But there are also strong reasons to believe that the Democratic nominee, at least, will be African American. First, African-Americans represent a vital voting bloc in Democratic primaries, and they — like most ethnic groups — typically rally around the favorite son or daughter. Black voters represented an overwhelming 55 percent of the vote in South Carolina in 2008, and almost 20 percent in, for instance, Florida. And the liberal white Democrats who make up the primary electorate in places like Iowa obviously have no problem voting for a black candidate.

Indeed, as Obama showed, the two great tranches of the Democratic coalition are wealthy white voters and poorer voters of color, of whom most primary voters are still black…

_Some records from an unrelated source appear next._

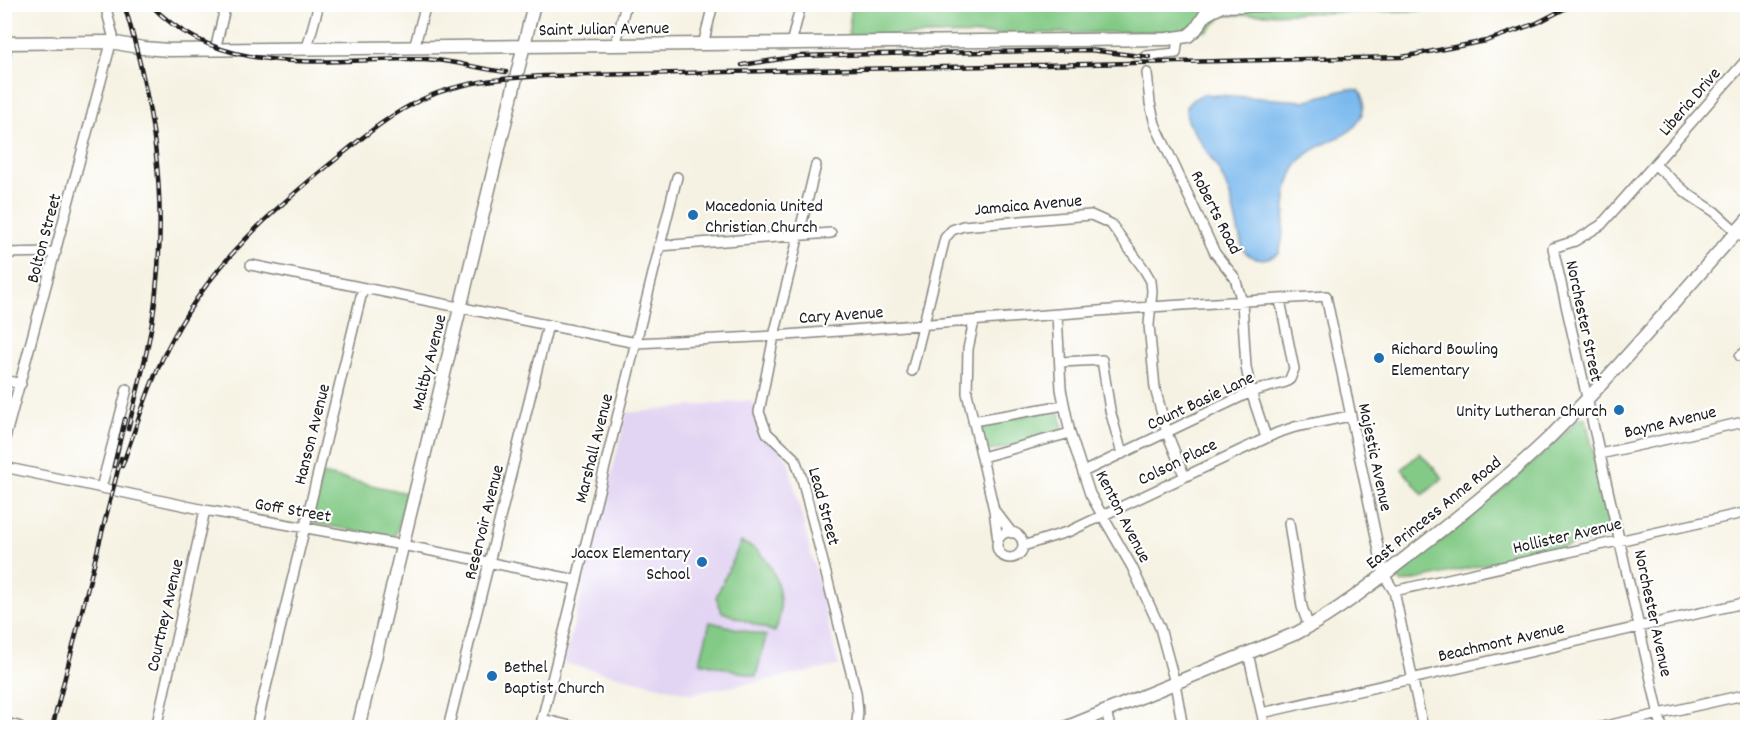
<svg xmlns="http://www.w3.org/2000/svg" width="1752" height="732" font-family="Dekko,sans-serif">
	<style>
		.built { fill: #e2d4f3 }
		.green { fill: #83ca86; stroke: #507351; stroke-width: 1.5 }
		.water { fill: #7ab9ee; stroke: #4b6a85; stroke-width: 1.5 }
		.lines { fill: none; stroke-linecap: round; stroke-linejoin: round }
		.street-casing { stroke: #898780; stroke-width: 12 }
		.secondary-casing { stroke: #898780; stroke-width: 15 }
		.street { stroke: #fff; stroke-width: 9 }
		.secondary { stroke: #fff; stroke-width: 12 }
		.rail-casing { stroke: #1c1c1c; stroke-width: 4.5 }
		.rail { stroke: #fff; stroke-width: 2; stroke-dasharray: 7; stroke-linecap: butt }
		.poi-dot { fill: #1f6fb2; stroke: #fff; stroke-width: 2 }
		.labels { text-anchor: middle; stroke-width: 4.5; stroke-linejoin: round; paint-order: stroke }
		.street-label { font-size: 18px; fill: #1c1c1c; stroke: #fff }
		.poi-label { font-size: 18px; fill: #1c1c1c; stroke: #fff; text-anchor: start }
	</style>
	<rect width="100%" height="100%" fill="#fff"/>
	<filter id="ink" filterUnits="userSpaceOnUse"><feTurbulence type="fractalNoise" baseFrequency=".0167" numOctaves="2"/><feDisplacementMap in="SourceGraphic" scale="12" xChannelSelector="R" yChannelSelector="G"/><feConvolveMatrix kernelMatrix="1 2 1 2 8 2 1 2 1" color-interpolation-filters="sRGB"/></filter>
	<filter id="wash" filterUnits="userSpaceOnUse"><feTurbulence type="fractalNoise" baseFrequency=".008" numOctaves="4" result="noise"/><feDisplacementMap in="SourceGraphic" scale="24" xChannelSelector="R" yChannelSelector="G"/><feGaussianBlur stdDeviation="1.35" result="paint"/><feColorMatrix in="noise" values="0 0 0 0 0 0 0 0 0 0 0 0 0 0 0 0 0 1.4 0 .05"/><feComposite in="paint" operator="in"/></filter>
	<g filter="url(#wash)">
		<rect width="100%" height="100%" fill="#f6f2e3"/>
		<path class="built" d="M751,400L788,461L839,666L692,694L564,663L627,413Z"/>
		<path class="green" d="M852,4H1438V10L1224,15L1207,31L848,36Z
			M1054,410L1060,413L1063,428L1058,434L991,451L985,449L981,426L984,423Z
			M1580,418L1586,419L1612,536L1402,583L1397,576C1460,525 1523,475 1580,418Z
			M1420,453L1443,478L1423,495L1402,469Z
			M322,474L407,493L396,534L391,538L314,523L310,519Z
			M741,542C746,545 753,547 758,551C779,570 786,606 775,632L722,612L716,597Z
			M710,622L766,636L756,676L700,662Z"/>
		<path class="water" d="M1348,89L1359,90C1369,100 1362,121 1351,130C1338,140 1316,145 1303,158C1277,183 1290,222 1279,253C1266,261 1253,261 1243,250L1230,196L1220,172L1187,121L1186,107L1192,100L1203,94L1304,101Z"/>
	</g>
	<g filter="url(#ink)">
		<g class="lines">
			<g class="street-casing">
				<path id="street" d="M791,44L801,4
					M703,45L713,4
					M615,46L626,4
					M307,48L319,4
					M414,48L426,4
					M215,50L226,4
					M1146,56L1176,53L1178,38
					M4,67L7,43
					M1147,73L1150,103L1155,124L1215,253L1235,278L1242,302L1246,367L1251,392L1266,437
					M816,165L774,336L759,412L767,433L795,459L802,479L856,692C857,704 860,716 855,728
					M1655,165L1688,194L1715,212L1748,242
					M659,246L831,233
					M4,253L56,252
					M251,265L636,343L774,336L1150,307L1326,296L1384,575L1394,591L1423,728
					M1057,315L1061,389L1070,433L1090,494L1132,567L1160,628L1175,683L1183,728
					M974,321L968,349L967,393L994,510L998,541
					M1740,356L1748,350
					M1060,362L1102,360L1110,410L1122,454
					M912,371L945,238L952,230L963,226L1091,215L1111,224L1144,269L1151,281L1152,291L1149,325L1155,388L1167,433L1184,475
					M4,380L21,384
					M973,421L1064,405
					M4,442L113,36L105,4
					M1600,454L1748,421
					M982,457L1070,433
					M4,467L205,510L402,545L577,580
					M1083,472L1251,392L1286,382L1290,379L1294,369L1280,300
					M101,488L127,389
					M994,510L1012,533
					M1289,523L1302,607L1309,627
					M997 545a13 13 0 1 1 26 0a13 13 0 1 1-26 0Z
					M1023,546L1070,531L1277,433L1295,427L1350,416
					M1394,591L1748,512
					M1248,653L1265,728
					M1106,710L1110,728
					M1262,713L1748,602
					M542,719L579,728
					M156,728L205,510
					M256,728L363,288
					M448,728L548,325
					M540,728L677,177
					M1597,728L1748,694
					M1662,728L1553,248L1575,241L1601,225L1748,58"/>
			</g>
			<g class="secondary-casing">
				<path id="secondary" d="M4,43L111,42L143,48L169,50L1167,39L1188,36L1196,29L1205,15L1221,6L1298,4
					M4,724L19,728
					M358,728L534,4
					M1065,728L1297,633C1339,611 1376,581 1413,552C1461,515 1509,477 1552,435C1621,367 1683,291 1748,219"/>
			</g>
			<use href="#street" class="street"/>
			<use href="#secondary" class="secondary"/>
			<g class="rail-casing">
				<path id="rail" d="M124,4C153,101 167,190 156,291C152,338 139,384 128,429
					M150,4C222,81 330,58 424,59C452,60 478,69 506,72
					M742,65L800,56L880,54L1089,50L1149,57
					M114,466L125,419
					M122,466C138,422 151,377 174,336C213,263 272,210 335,160C363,137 391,113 425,98C463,81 503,78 544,76L1402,57L1486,41L1537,23L1574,4
					M52,728L121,458"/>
			</g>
			<use href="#rail" class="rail"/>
		</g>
	</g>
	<g class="poi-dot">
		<circle cx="693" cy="215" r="6"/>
		<circle cx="1379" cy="358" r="6"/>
		<circle cx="1619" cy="410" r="6"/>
		<circle cx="702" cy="562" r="6"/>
		<circle cx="492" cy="676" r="6"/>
	</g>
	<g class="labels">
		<g class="street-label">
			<text transform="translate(604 28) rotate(-1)" y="6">Saint Julian Avenue</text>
			<text transform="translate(1689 101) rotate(-49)" y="6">Liberia Drive</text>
			<text transform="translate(1028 204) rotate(-5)" y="6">Jamaica Avenue</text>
			<text transform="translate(1217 212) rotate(63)" y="6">Roberts Road</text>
			<text transform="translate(43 238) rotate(-75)" y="6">Bolton Street</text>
			<text transform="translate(841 314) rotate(-4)" y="6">Cary Avenue</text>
			<text transform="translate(1585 321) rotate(78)" y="6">Norchester Street</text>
			<text transform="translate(428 362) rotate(-76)" y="6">Maltby Avenue</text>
			<text transform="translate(1200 400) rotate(-25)" y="6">Count Basie Lane</text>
			<text transform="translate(1670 421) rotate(-13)" y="6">Bayne Avenue</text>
			<text transform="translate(311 434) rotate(-76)" y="6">Hanson Avenue</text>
			<text transform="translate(593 448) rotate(-76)" y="6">Marshall Avenue</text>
			<text transform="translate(1376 457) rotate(78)" y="6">Majestic Avenue</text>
			<text transform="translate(1177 461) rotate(-26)" y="6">Colson Place</text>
			<text transform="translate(825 506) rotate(75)" y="6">Lead Street</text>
			<text transform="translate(293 509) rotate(10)" y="6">Goff Street</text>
			<text transform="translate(1433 512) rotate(-39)" y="6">East Princess Anne Road</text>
			<text transform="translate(1124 516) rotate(63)" y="6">Kenton Avenue</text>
			<text transform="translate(483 522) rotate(-76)" y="6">Reservoir Avenue</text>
			<text transform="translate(1567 535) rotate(-13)" y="6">Hollister Avenue</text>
			<text transform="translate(1654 613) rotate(78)" y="6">Norchester Avenue</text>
			<text transform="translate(164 615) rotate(-77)" y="6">Courtney Avenue</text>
			<text transform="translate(1501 641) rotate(-13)" y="6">Beachmont Avenue</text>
		</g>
		<g class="poi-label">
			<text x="705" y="211">Macedonia United<tspan x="705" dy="21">Christian Church</tspan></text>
			<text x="1391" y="354">Richard Bowling<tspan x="1391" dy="21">Elementary</tspan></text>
			<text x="1607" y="416" text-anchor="end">Unity Lutheran Church</text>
			<text x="690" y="558" text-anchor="end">Jacox Elementary<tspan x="690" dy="21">School</tspan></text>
			<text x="504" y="672">Bethel<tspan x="504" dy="21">Baptist Church</tspan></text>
		</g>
	</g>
	<rect width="1752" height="732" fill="none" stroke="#fff" stroke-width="24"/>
</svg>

Third, and most important, two of the very strongest candidates for the job are black. There’s an establishment candidate, Massachusetts Governor Deval Patrick, someone who might fill a cabinet post in the second Obama term and has the classic credentials of a Democratic nominee: He’s a Harvard-educated blue state executive and former prosecutor. And there’s the Obama-esque outside star, Newark Mayor Cory Booker, already a national figure with a national fundraising network, and on a cruise course to the Senate in 2014. Both are Obama allies (which won’t hurt either), and if there was any lesson they should have taken from his 2008 run, it is: Don’t wait. Booker, in particular, is perfectly positioned to unite those two key wings of the party, should he run from the Senate.